---- INFORMATION SHOWN
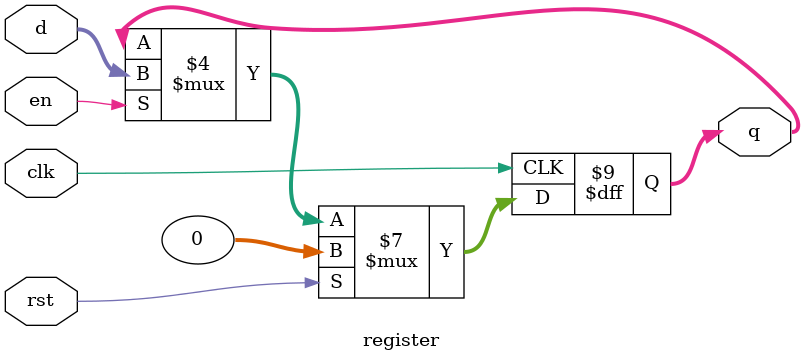
<source format=v>
module register
(
	d,
	clk,
    en,
	rst,
	q
);
    parameter n = 32;

	input [n-1:0] d;
	input rst, clk, en;
	output reg [n-1:0] q;

	always @(posedge clk)
	begin
		if(rst)
			q <= 0;
		else if(!en)
            q <= q;
        else
			q <= d;
	end

endmodule

</source>
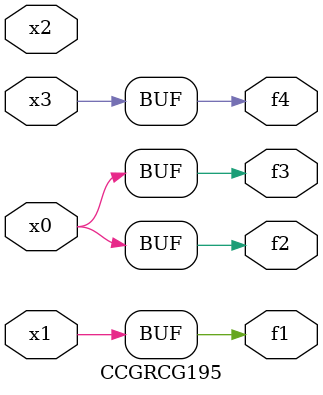
<source format=v>
module CCGRCG195(
	input x0, x1, x2, x3,
	output f1, f2, f3, f4
);
	assign f1 = x1;
	assign f2 = x0;
	assign f3 = x0;
	assign f4 = x3;
endmodule

</source>
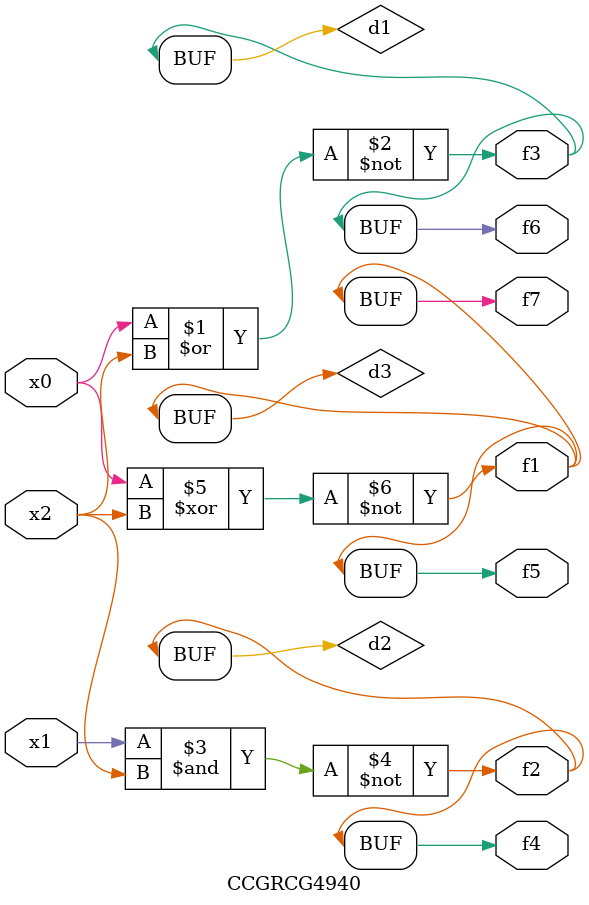
<source format=v>
module CCGRCG4940(
	input x0, x1, x2,
	output f1, f2, f3, f4, f5, f6, f7
);

	wire d1, d2, d3;

	nor (d1, x0, x2);
	nand (d2, x1, x2);
	xnor (d3, x0, x2);
	assign f1 = d3;
	assign f2 = d2;
	assign f3 = d1;
	assign f4 = d2;
	assign f5 = d3;
	assign f6 = d1;
	assign f7 = d3;
endmodule

</source>
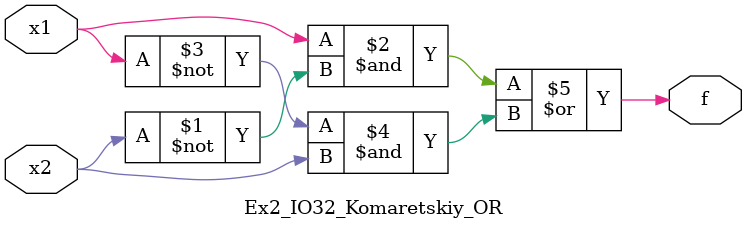
<source format=v>
module Ex2_IO32_Komaretskiy_OR(x1,x2,f);
  input x1,x2;
  output f;
  assign f = ( x1 & ~x2 )|( ~x1 & x2 );
endmodule
</source>
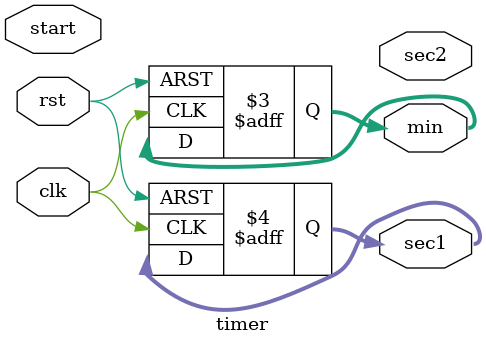
<source format=v>
module timer(
    input clk,
    input rst,
    input start,
    output reg [3:0] min,
    output reg [3:0] sec1, // 秒鐘的十位數
    output reg [3:0] sec2, // 秒鐘的個位數
);

always @(posedge clk, negedge rst)
begin
    if(!rst)
    begin
        min <= 4'd2;
        sec1 <= 0;
        sec <= 0;
    end
    else
    begin
        
    end
end

endmodule


</source>
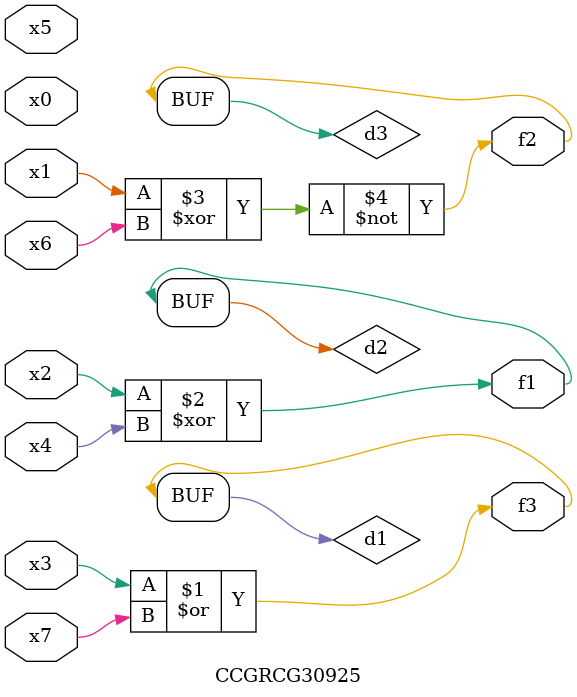
<source format=v>
module CCGRCG30925(
	input x0, x1, x2, x3, x4, x5, x6, x7,
	output f1, f2, f3
);

	wire d1, d2, d3;

	or (d1, x3, x7);
	xor (d2, x2, x4);
	xnor (d3, x1, x6);
	assign f1 = d2;
	assign f2 = d3;
	assign f3 = d1;
endmodule

</source>
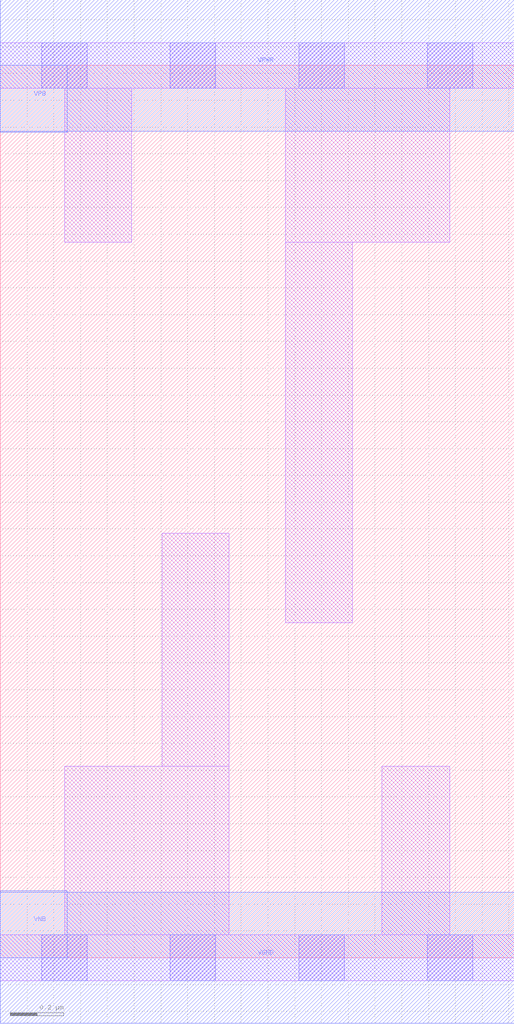
<source format=lef>
# Copyright 2020 The SkyWater PDK Authors
#
# Licensed under the Apache License, Version 2.0 (the "License");
# you may not use this file except in compliance with the License.
# You may obtain a copy of the License at
#
#     https://www.apache.org/licenses/LICENSE-2.0
#
# Unless required by applicable law or agreed to in writing, software
# distributed under the License is distributed on an "AS IS" BASIS,
# WITHOUT WARRANTIES OR CONDITIONS OF ANY KIND, either express or implied.
# See the License for the specific language governing permissions and
# limitations under the License.
#
# SPDX-License-Identifier: Apache-2.0

VERSION 5.5 ;
NAMESCASESENSITIVE ON ;
BUSBITCHARS "[]" ;
DIVIDERCHAR "/" ;
MACRO sky130_fd_sc_hs__decap_4
  CLASS CORE ;
  SOURCE USER ;
  ORIGIN  0.000000  0.000000 ;
  SIZE  1.920000 BY  3.330000 ;
  SYMMETRY X Y ;
  SITE unit ;
  PIN VGND
    DIRECTION INOUT ;
    USE GROUND ;
    PORT
      LAYER met1 ;
        RECT 0.000000 -0.245000 1.920000 0.245000 ;
    END
  END VGND
  PIN VNB
    DIRECTION INOUT ;
    USE GROUND ;
    PORT
      LAYER met1 ;
        RECT 0.000000 0.000000 0.250000 0.250000 ;
    END
  END VNB
  PIN VPB
    DIRECTION INOUT ;
    USE POWER ;
    PORT
      LAYER met1 ;
        RECT 0.000000 3.080000 0.250000 3.330000 ;
    END
  END VPB
  PIN VPWR
    DIRECTION INOUT ;
    USE POWER ;
    PORT
      LAYER met1 ;
        RECT 0.000000 3.085000 1.920000 3.575000 ;
    END
  END VPWR
  OBS
    LAYER li1 ;
      RECT 0.000000 -0.085000 1.920000 0.085000 ;
      RECT 0.000000  3.245000 1.920000 3.415000 ;
      RECT 0.240000  0.085000 0.855000 0.715000 ;
      RECT 0.240000  2.670000 0.490000 3.245000 ;
      RECT 0.605000  0.715000 0.855000 1.585000 ;
      RECT 1.065000  1.250000 1.315000 2.670000 ;
      RECT 1.065000  2.670000 1.680000 3.245000 ;
      RECT 1.425000  0.085000 1.680000 0.715000 ;
    LAYER mcon ;
      RECT 0.155000 -0.085000 0.325000 0.085000 ;
      RECT 0.155000  3.245000 0.325000 3.415000 ;
      RECT 0.635000 -0.085000 0.805000 0.085000 ;
      RECT 0.635000  3.245000 0.805000 3.415000 ;
      RECT 1.115000 -0.085000 1.285000 0.085000 ;
      RECT 1.115000  3.245000 1.285000 3.415000 ;
      RECT 1.595000 -0.085000 1.765000 0.085000 ;
      RECT 1.595000  3.245000 1.765000 3.415000 ;
  END
END sky130_fd_sc_hs__decap_4
END LIBRARY

</source>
--------
• [INSTRUCTIONS FOR THE TASK]: Please print, exactly as given, the lines running from the beginning of the listing through the line containing "nor (d1, x0, x2);", omitting each picture.

• [EXERCISE ANSWER]:
<source format=v>
module register
(
	d,
	clk,
    en,
	rst,
	q
);
    parameter n = 32;

	input [n-1:0] d;
	input rst, clk, en;
	output reg [n-1:0] q;

	always @(posedge clk)
	begin
		if(rst)
			q <= 0;
		else if(!en)
            q <= q;
        else
			q <= d;
	end

endmodule

</source>
<source format=v>
module CCGRCG195(
	input x0, x1, x2, x3,
	output f1, f2, f3, f4
);
	assign f1 = x1;
	assign f2 = x0;
	assign f3 = x0;
	assign f4 = x3;
endmodule

</source>
<source format=v>
module CCGRCG4940(
	input x0, x1, x2,
	output f1, f2, f3, f4, f5, f6, f7
);

	wire d1, d2, d3;

	nor (d1, x0, x2);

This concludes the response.